Juillet 2011
Dialogue social dans l’entreprise : repartir à zéro !
Nous nous habituons peu à peu à une nouvelle et triste actualité sociale composée de précarité, souffrance au travail, suicide, négociation sous tension, séquestration, patrons voyous et syndicats en déclin. Face à la détresse de certains, la colère des autres ou l’apparent silence de la majorité des salariés, nous sommes de plus en plus enclins à témoigner notre compassion aux victimes et à demander réparation aux coupables. Alors que les syndicats semblent impuissants, l’opinion publique est appelée à la rescousse. Encore quelques efforts et nous seront revenus au début de la révolution industrielle, au moment où certains découvraient l’état social de la France avec effroi tandis que d’autres se fixaient comme dessein d’abolir le salariat.
La réponse ne viendra ni d’un retour au paternalisme et aux œuvres de bienfaisance, ni de nouvelles mesures hygiénistes destinées à prévenir les formes « mutantes » des dégâts du travail comme l’on combattait jadis l’alcoolisme ouvrier. Ce n’est pas non plus en multipliant les obligations de négociation collective que l’on parviendra à ranimer un dialogue social qui s’étiole, devenu dans de nombreuses entreprise un rituel institutionnalisé où domine le formalisme et les propos convenus au détriment d’un véritable débat. Bertrand Collomb, rappelait ainsi récemment « dès lors que le dialogue, au lieu d’être naturel, volontaire et informel, devient obligatoire, encadré par des règles, soumis à des sanctions, il tend à devenir une formalité légale pour les uns, une gesticulation pour les autres, et perd beaucoup de sa richesse ». Il ajoutait « le temps que j’ai personnellement connu, où un chef d’entreprise présidait un comité d’entreprise sans avocat, libre de sa spontanéité même lorsqu’il s’écartait du politiquement correct est révolu. » 1
Soit nous persistons dans le modèle de management social actuel, malgré les signes de plus en visible de son dysfonctionnement et les difficultés à enrayer la montée des tensions et des risques psychosociaux, soit nous acceptons de le réviser en profondeur pour prendre une nouvelle trajectoire. Changer mais pour quoi faire et aller dans quelle direction ?
D’abord convenir que la rhétorique victime / coupable conduit à accentuer encore davantage la juridicisation (l’importance accordée au respect formel du droit dans l’organisation de la relation de travail) et la judiciarisation (l’action devant les tribunaux) qui loin d’apporter un remède au mal ne font sans doute que l’enraciner davantage.
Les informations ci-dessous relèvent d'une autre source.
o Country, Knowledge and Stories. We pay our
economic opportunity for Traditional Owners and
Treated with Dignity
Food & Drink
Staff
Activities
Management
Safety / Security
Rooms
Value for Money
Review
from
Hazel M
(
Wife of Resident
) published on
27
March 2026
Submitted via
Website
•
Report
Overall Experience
Soyons lucide, le spectre d’une responsabilité juridique accrue, agit, au contraire de l’objectif recherché, comme un facteur supplémentaire d’exclusion des catégories identifiées comme les plus fragiles, et de développement de nouvelles formes de sous-traitance pour reporter ailleurs le risque. Le propos n’est pas d’instaurer un régime de Droit dérogatoire pour permettre à l’entreprise de « briser » les corps et « dompter » les esprits en toute impunité comme le dénoncerait Foucault 2 , mais bien au contraire de revenir à l’essentiel : le débat sur l’organisation du travail et le management de la relation sociale.
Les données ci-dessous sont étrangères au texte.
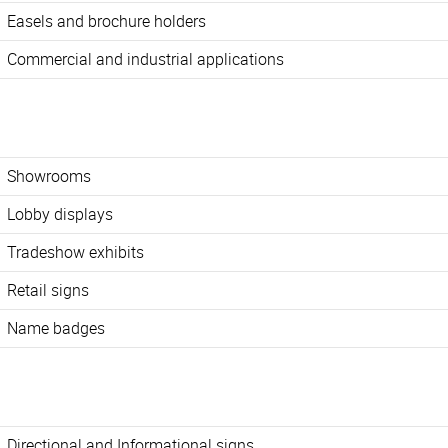
Easels and brochure holders
Commercial and industrial applications
Showrooms
Lobby displays
Tradeshow exhibits
Retail signs
Name badges
Directional and Informational signs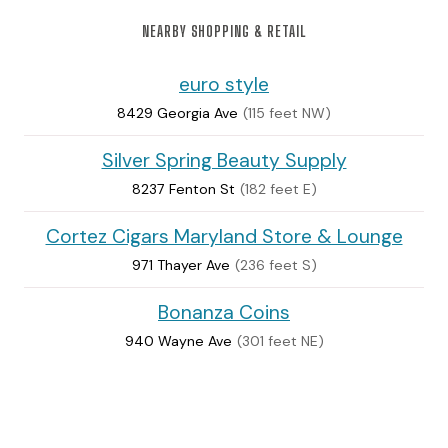
NEARBY SHOPPING & RETAIL
euro style
8429 Georgia Ave
(115 feet NW)
Silver Spring Beauty Supply
8237 Fenton St
(182 feet E)
Cortez Cigars Maryland Store & Lounge
971 Thayer Ave
(236 feet S)
Bonanza Coins
940 Wayne Ave
(301 feet NE)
La montée de l’individualisme et le déclin des formes de médiation traditionnelle qui ont gagné le monde de l’entreprise, apparus d’abord comme une aubaine pour les directions, constituent désormais une redoutable menace. Après des années de luttes sociales qui ont marqué la génération des DRH des années 70 et 80, le déclin des syndicats et la dépolitisation du dialogue social dans l’entreprise ont été accueilli avec satisfaction par les directions des grandes entreprises. Moins de collectif et plus d’individuel ont très largement orienté les politiques RH au cours des 10 dernières années. L’intéressement, la reconnaissance des performances individuelles ont pris le pas sur les discussions sur le développement de l’entreprise et l’organisation du travail. Alors même que le Législateur renforçait les prérogatives des institutions représentatives du personnel dans l’entreprise (possibilités d’expertise, obligation de négociation …), le dialogue social s’est considérablement appauvri. Derrières les épais rapports des experts et les innombrables pages des minutes des réunions de CCE, CE ou CHSCT, il y a bien souvent qu’une apparence d’échange qui laisse les acteurs sur leur faim. « On se parle mais on se comprend pas » disent souvent les représentants du personnel au sortir de réunions qui s’éternisent avec la direction de leur entreprise. Et les salariés d’ajouter « à qui faut-il s’adresser pour se faire entendre ? »
Nicolas MADINIER
Directeur fondateur du cabinet NM SOCIAL STRATEGY & CHANGE
1. " La démocratie dans l’entreprise", conférence à l’Académie des Sciences Morales et Politiques, le 8 février 2010.